Where to buy now: Blackhorse Road

Walthamstow has long appealed to first-time buyers who head there after renting in Hackney where they cannot afford to buy, says Saima Razaq of Foxtons.

But this trend has pushed up prices. Better value can be found along Blackhorse Road, where a two-bedroom Victorian terrace can be had for about £550,000.

Razaq recently sold a four-bedroom period house there, with exposed brickwork, bifold doors, extension and a garden, for £706,000.


From £316,000: apartments in 21-storey Lock 17, overlooking the River Lea at Tottenham Hale

“This area was lacking lifestyle but that is starting to come along now,” she says, citing the popular Blackhorse Workshop, a café with creative space that runs metalwork and woodwork courses.
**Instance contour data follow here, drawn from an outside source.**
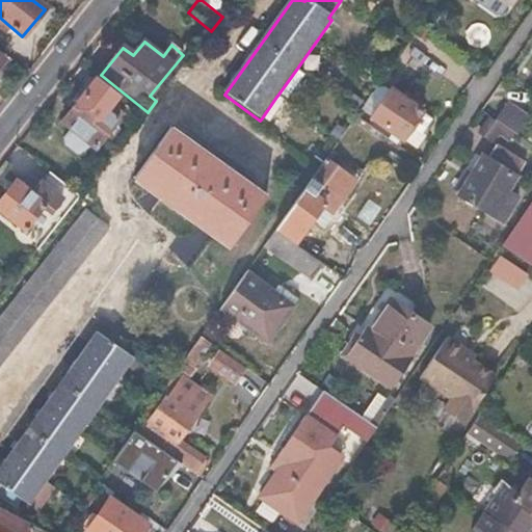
[(296,70),(277,96),(287,102),(304,77),(296,70)]
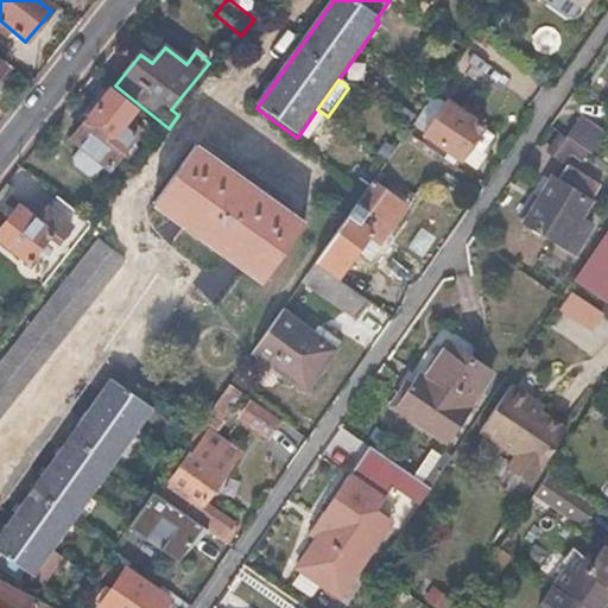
[(149,122),(111,92),(71,140),(109,172),(149,122)]
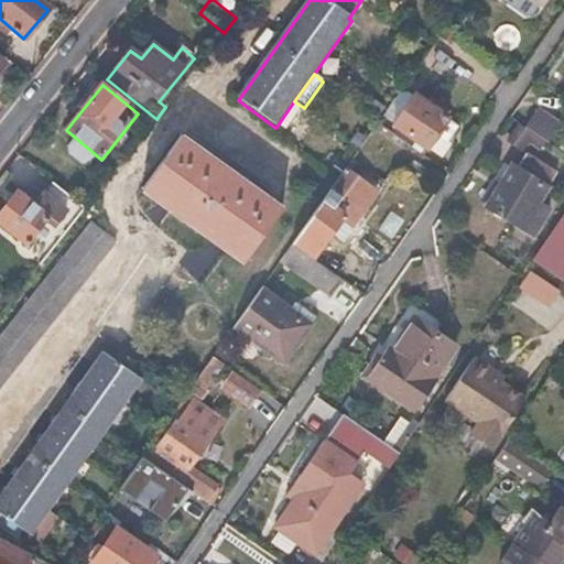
[(426,101),(413,93),(392,122),(426,147),(435,132),(446,140),(457,125),(446,117),(447,116),(444,114),(426,101)]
Cycling lanes are being created along the stretch, too, which will flow into the 26 miles of existing bike paths throughout the valley.

Lock 17 at Tottenham Hale overlooks the River Lea and a park called The Paddock. Two new pedestrian bridges will link to the Lee Valley Regional Park.

Homes in the 141-unit 21-storey tower start from £316,500 through JLL. Call 020 3553 6811.

For those who want to buy in the well- established Olympic town of Stratford, L&Q has launched 22 one- to three-bedroom shared-ownership homes in the Stratford Works scheme, part of the wider Chobham Farm 1,000-home masterplan.